**What you should do:** Reproduce without change the part of the records that opens with the line containing "right elbow: (66, 141, -19)" and closes with the line containing "right ankle: (253, 201, 2)", both of those lines included.

**Provided records:**
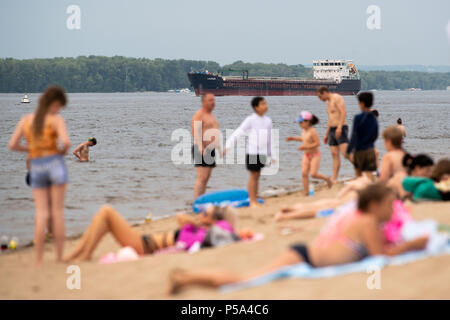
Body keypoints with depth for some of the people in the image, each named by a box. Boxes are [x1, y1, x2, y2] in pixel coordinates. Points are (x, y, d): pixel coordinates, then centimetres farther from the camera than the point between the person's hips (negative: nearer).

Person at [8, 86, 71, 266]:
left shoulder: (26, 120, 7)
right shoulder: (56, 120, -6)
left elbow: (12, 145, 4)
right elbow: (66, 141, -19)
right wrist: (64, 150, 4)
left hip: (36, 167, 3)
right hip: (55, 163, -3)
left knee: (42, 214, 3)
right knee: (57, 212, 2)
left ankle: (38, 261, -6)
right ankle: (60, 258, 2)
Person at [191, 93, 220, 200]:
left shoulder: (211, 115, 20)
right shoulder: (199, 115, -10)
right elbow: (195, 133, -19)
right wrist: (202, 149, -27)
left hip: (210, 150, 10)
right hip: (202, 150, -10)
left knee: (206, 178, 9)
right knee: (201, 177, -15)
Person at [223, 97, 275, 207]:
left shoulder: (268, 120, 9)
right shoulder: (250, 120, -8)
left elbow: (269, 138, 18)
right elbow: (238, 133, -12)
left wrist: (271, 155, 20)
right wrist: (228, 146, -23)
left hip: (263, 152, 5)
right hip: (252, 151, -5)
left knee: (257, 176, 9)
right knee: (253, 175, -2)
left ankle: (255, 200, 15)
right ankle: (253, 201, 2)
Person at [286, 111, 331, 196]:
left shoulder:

* * *

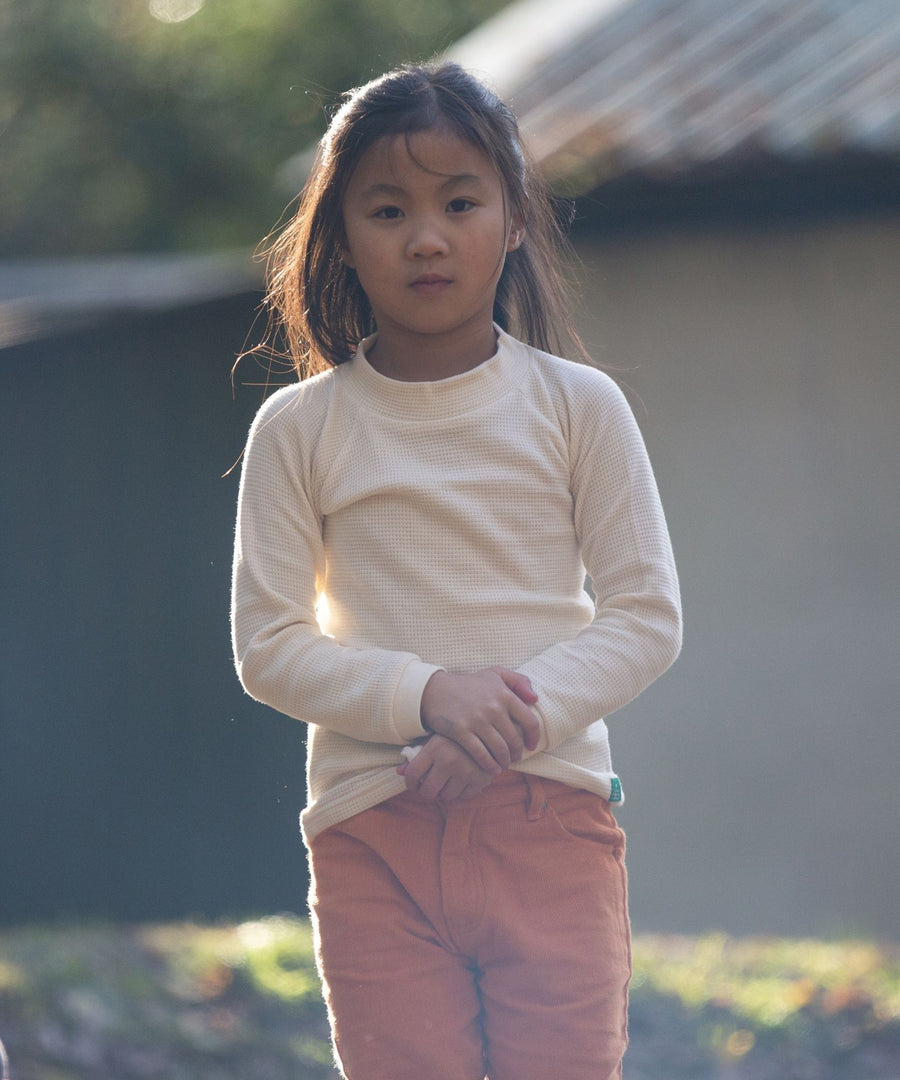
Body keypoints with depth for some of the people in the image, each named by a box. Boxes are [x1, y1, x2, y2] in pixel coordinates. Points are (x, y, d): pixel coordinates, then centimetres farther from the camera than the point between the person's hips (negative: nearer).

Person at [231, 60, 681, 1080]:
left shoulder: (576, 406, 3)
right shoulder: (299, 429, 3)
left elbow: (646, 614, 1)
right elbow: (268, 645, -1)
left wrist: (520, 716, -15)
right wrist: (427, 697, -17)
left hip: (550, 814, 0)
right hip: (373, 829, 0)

...

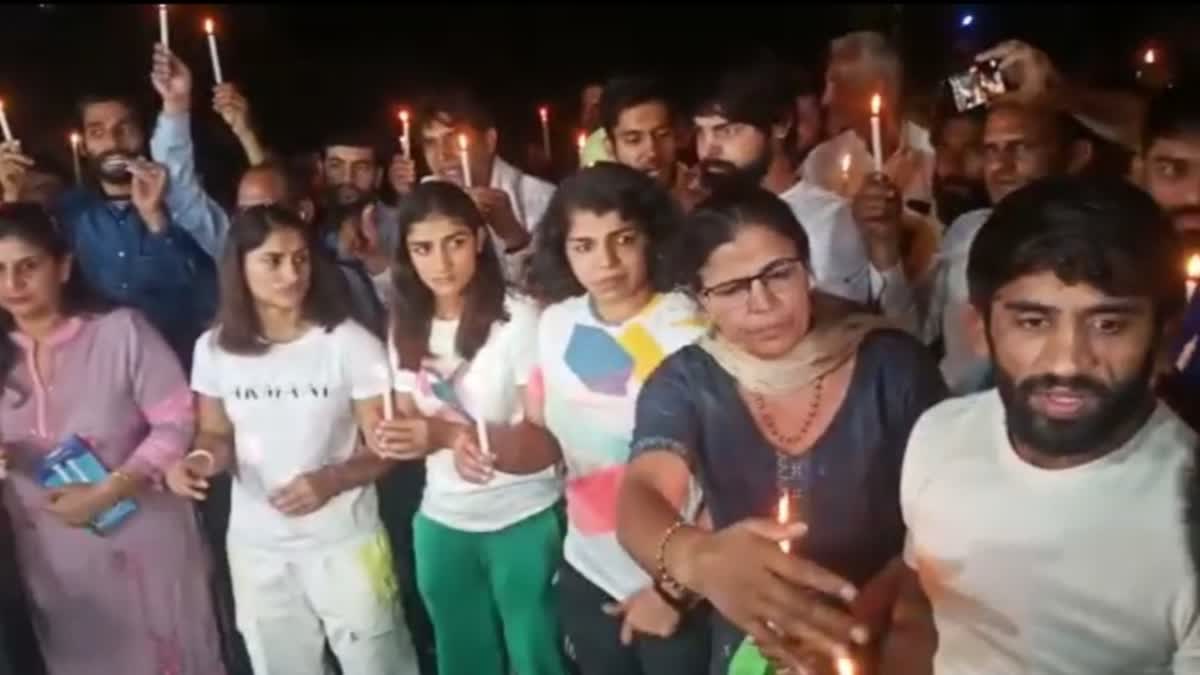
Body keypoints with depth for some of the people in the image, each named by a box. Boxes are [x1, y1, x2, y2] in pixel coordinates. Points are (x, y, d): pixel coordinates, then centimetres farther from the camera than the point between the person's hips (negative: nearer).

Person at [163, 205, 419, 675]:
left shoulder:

**Written answer:**
right elbow: (66, 141, -19)
right wrist: (64, 150, 4)
left hip: (36, 167, 3)
right hip: (55, 163, -3)
left knee: (42, 214, 3)
right knee: (57, 212, 2)
left ankle: (38, 261, -6)
right ankle: (60, 258, 2)
Person at [191, 93, 220, 200]:
left shoulder: (211, 115, 20)
right shoulder: (199, 115, -10)
right elbow: (195, 133, -19)
right wrist: (202, 149, -27)
left hip: (210, 150, 10)
right hip: (202, 150, -10)
left knee: (206, 178, 9)
right knee: (201, 177, -15)
Person at [223, 97, 275, 207]:
left shoulder: (268, 120, 9)
right shoulder: (250, 120, -8)
left elbow: (269, 138, 18)
right elbow: (238, 133, -12)
left wrist: (271, 155, 20)
right wrist: (228, 146, -23)
left hip: (263, 152, 5)
right hip: (252, 151, -5)
left knee: (257, 176, 9)
right knee: (253, 175, -2)
left ankle: (255, 200, 15)
right ankle: (253, 201, 2)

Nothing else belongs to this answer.